Aiding and abetting this sense of alienation are celebrity fiction writers like Arundhati Roy, who remarked famously at an event to discuss Freedom in October 2010 at New Delhi, “bhooka nanga Hindustan, jaan se pyaara Pakistan’ (hunger-stricken and naked India, Pakistan more beloved than life). To prepare such a dangerous cocktail for her Kashmiri brethren in the garb of liberal discourse only does disservice to the idea of human rights and justice. The hollowness of the leftist diatribe, if not put under introspection, may end up aping right-wing fanatical rhetoric and that is not good news.
The Indian government may now not just have to open its arms but ears as well by listening to the genuine voices of estrangement coming from various sections of Jammu and Kashmir.
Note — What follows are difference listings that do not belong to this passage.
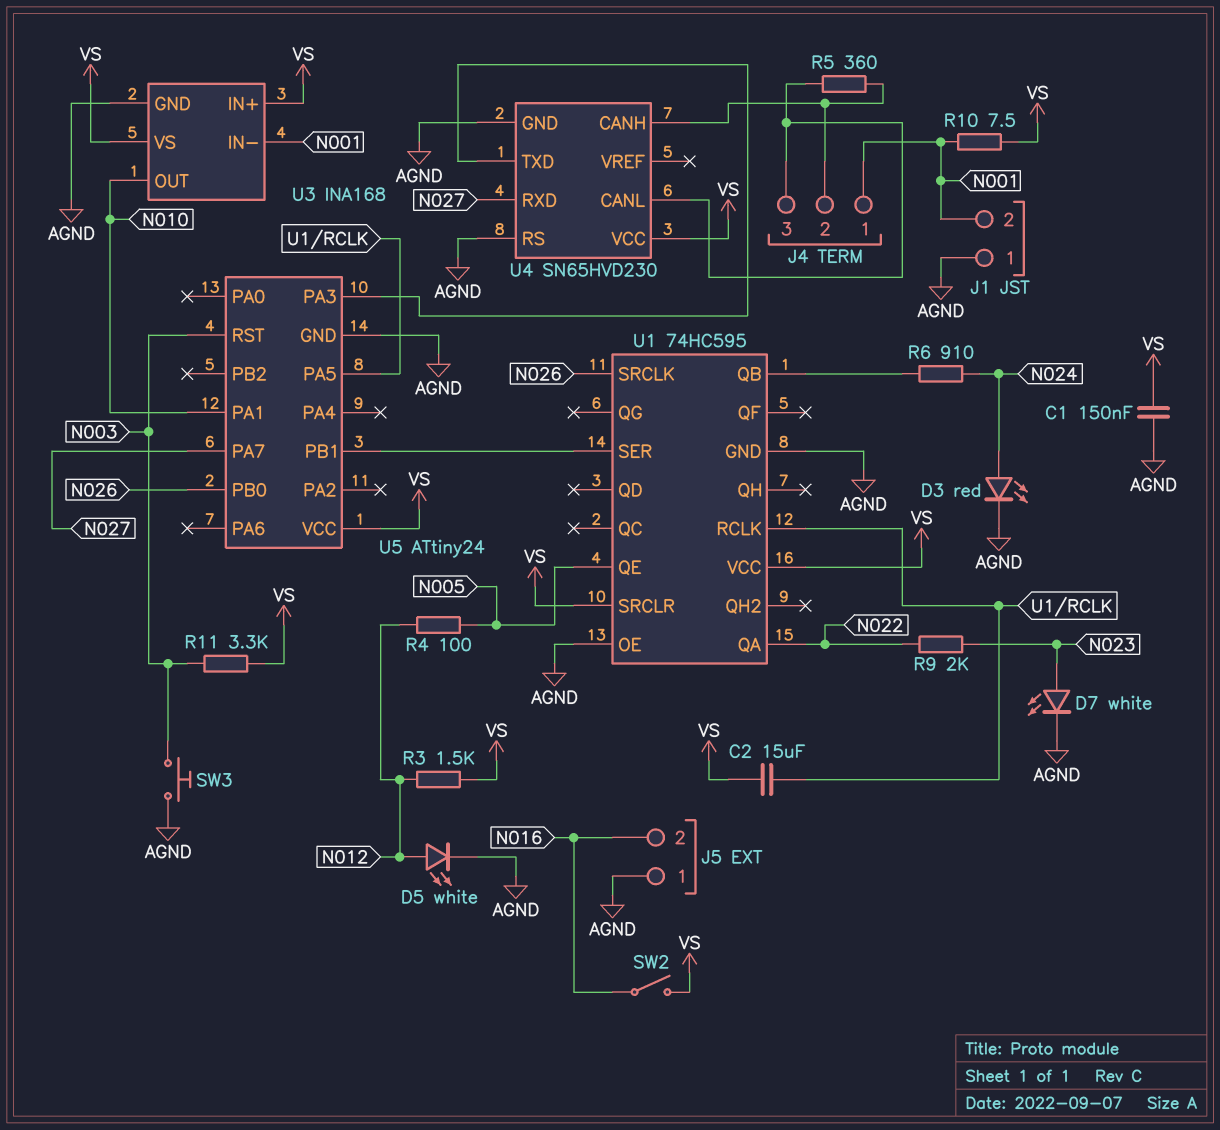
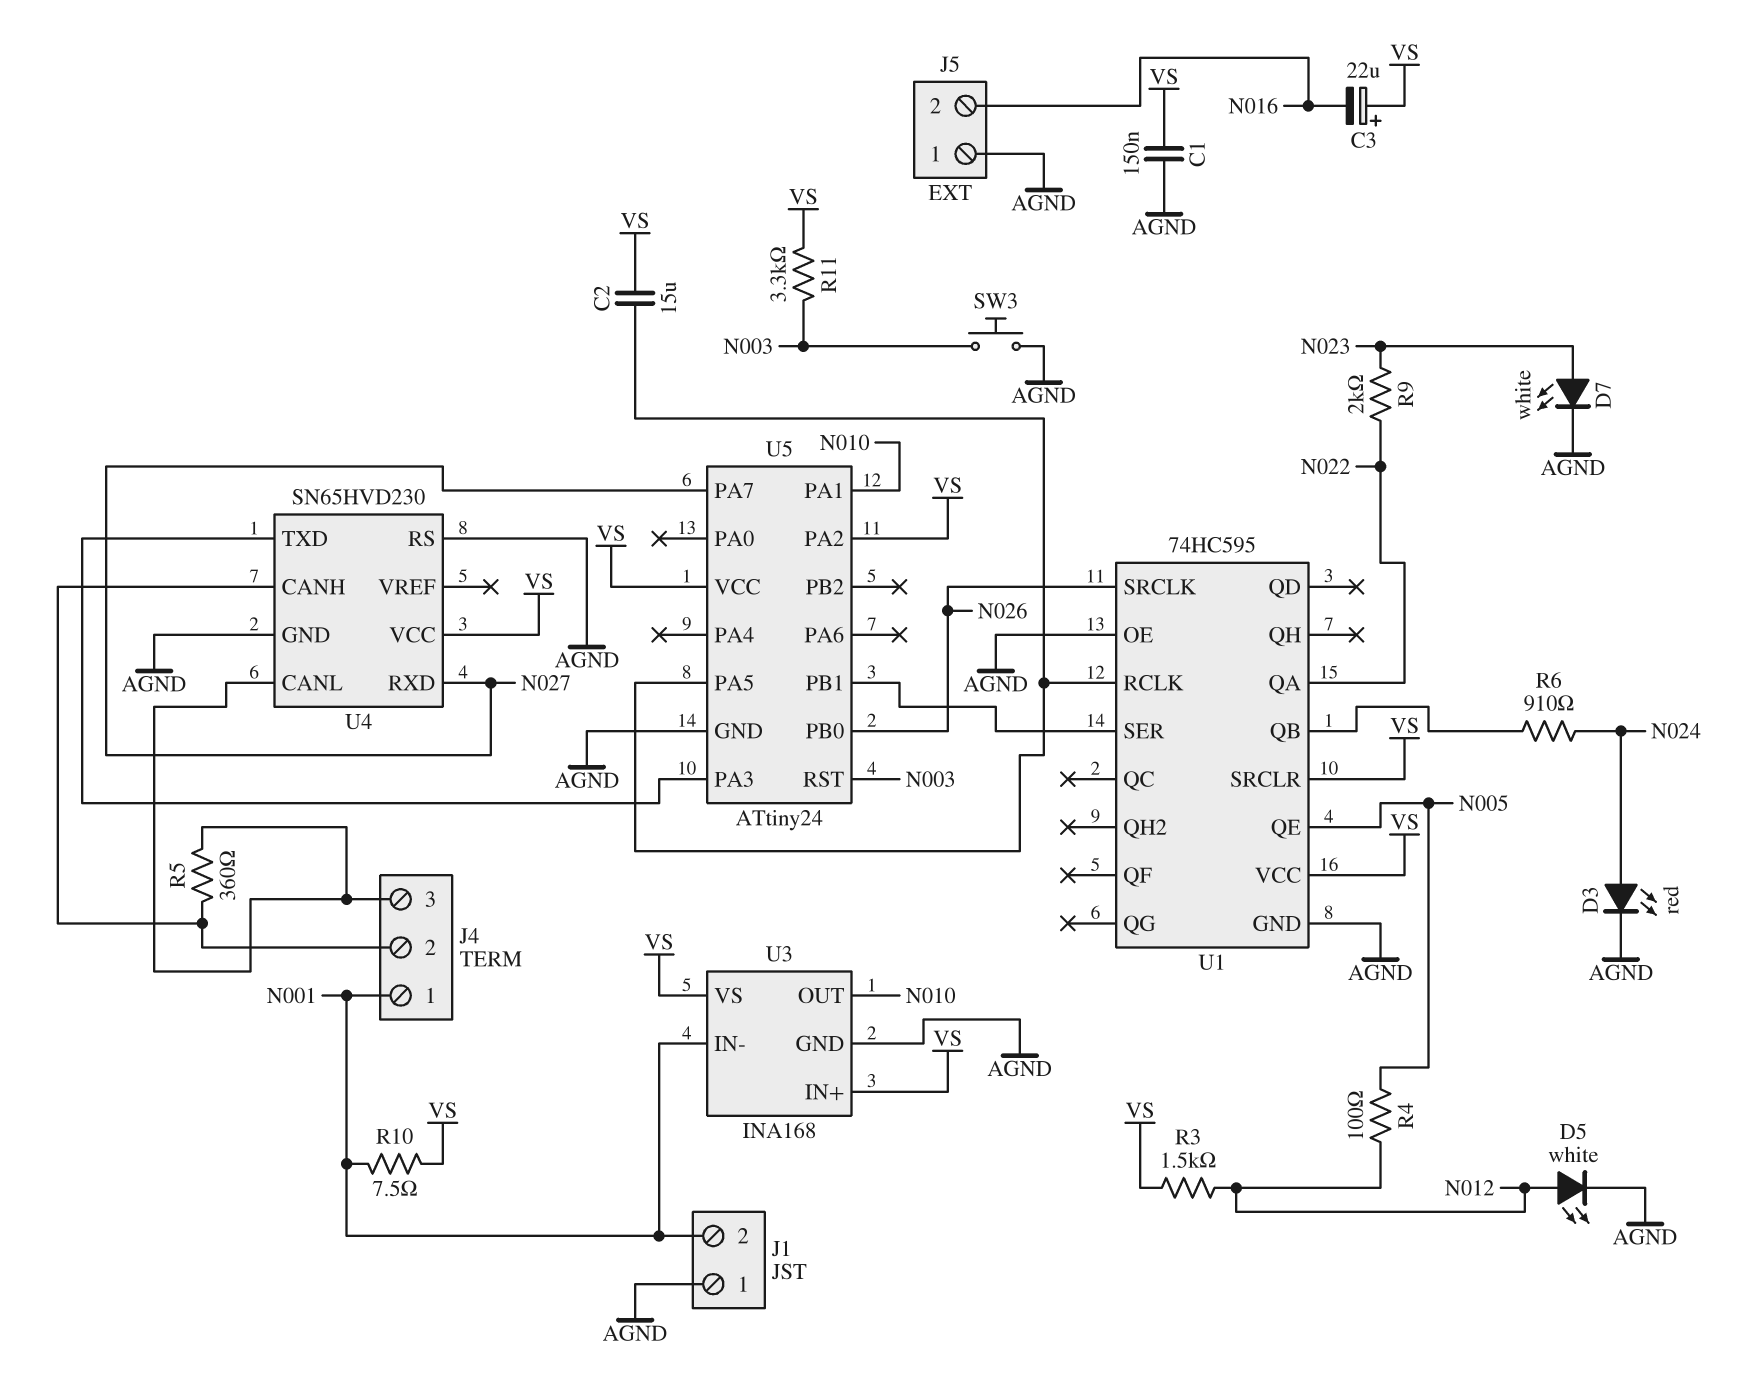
C3: none -> 22uF (plus VS, minus N016)
SW2: switch (N016, VS) -> none
U5 pin PA2: none -> VS

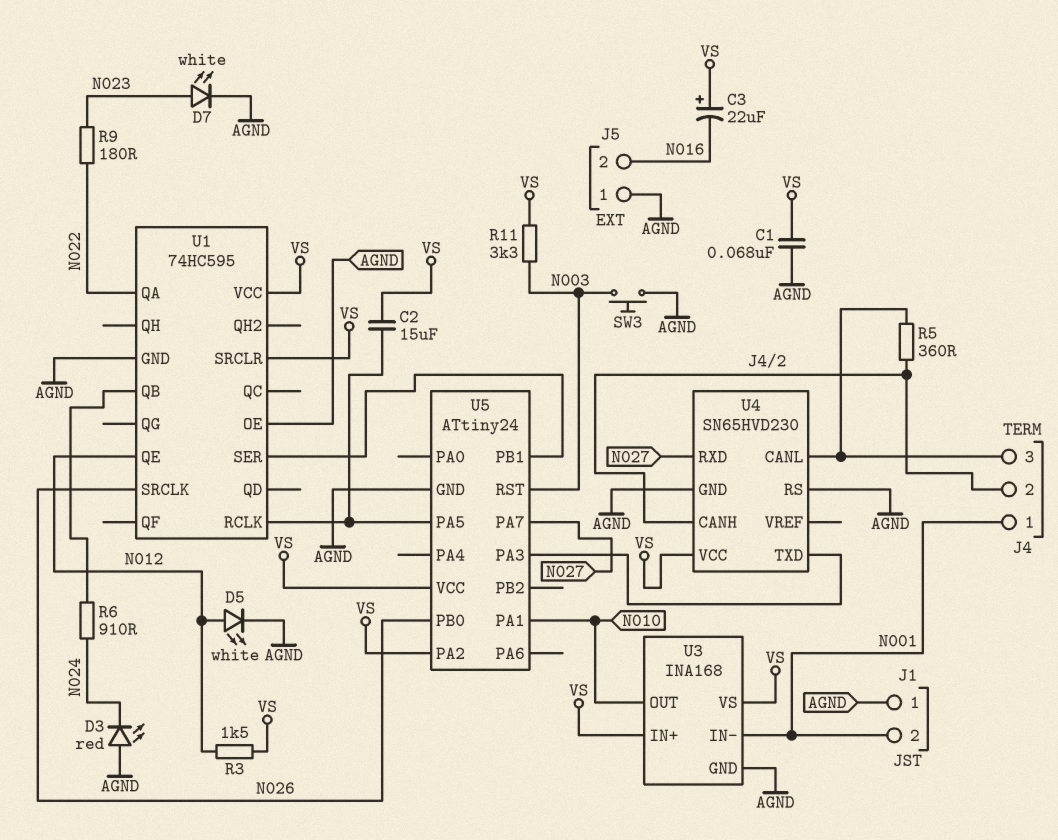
C1: 150nF (AGND, VS) -> 68nF (AGND, VS)
D3: LED red (A N024, K AGND) -> LED red (A AGND, K N024)
R4: 100 (N005, N012) -> none
R9: 2k (N022, N023) -> 180 (N022, N023)
R10: 7.5 (N001, VS) -> none
U1 pin QE: N005 -> N012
The farce of a round-table dialogue which will decide the date of next meeting, does not demonstrate serious engagement.
In the days ahead it would be a challenge for the Indian government to contain terror groups from expanding and operating through sleeper cells, as happened months and years after the hanging of Maqbool Bhat in 1984. The judge who delivered the verdict, Justice Neelkanth Ganjoo, was mercilessly killed by suspected JKLF terrorists soon after.
Bhat, who was one of the first from the JKLF to cross the Radcliffe Line for training, could well inspire others to do the same; attempt a violent uprising in the name of religion and ensure a recipe for disaster. After all, terrorism, which spread like gangrene, did not mrerely dent Kashmir, it expanded its base to all corners of India, most notably the attack on Parliament in 2011.
Afzal Guru, a bright, educated and fresh-faced Kashmiri, with a family to look after, was emboldened to carry out an attack which in which the chances of success were very indeed very little. As one observer put it, “the hanging has, perhaps, put a question mark over the failure and unwillingness of the political system to bring long-lasting peace in Kashmir.”
The apex court in its decision on Afzal Guru was very clear. “The present case, which has no parallel in the history of Indian Republic, presents us in crystal clear terms, a spectacle of rarest of rare cases”, it said, adding, “the very idea of attacking and overpowering a sovereign democratic institution by using powerful arms and explosives and imperiling the safety of a multitude of peoples’ representatives, constitutional functionaries and officials of Government of India and engaging into a combat with security forces is a terrorist act of gravest severity.” Point is how do you explain it to the bleeding hearts industry?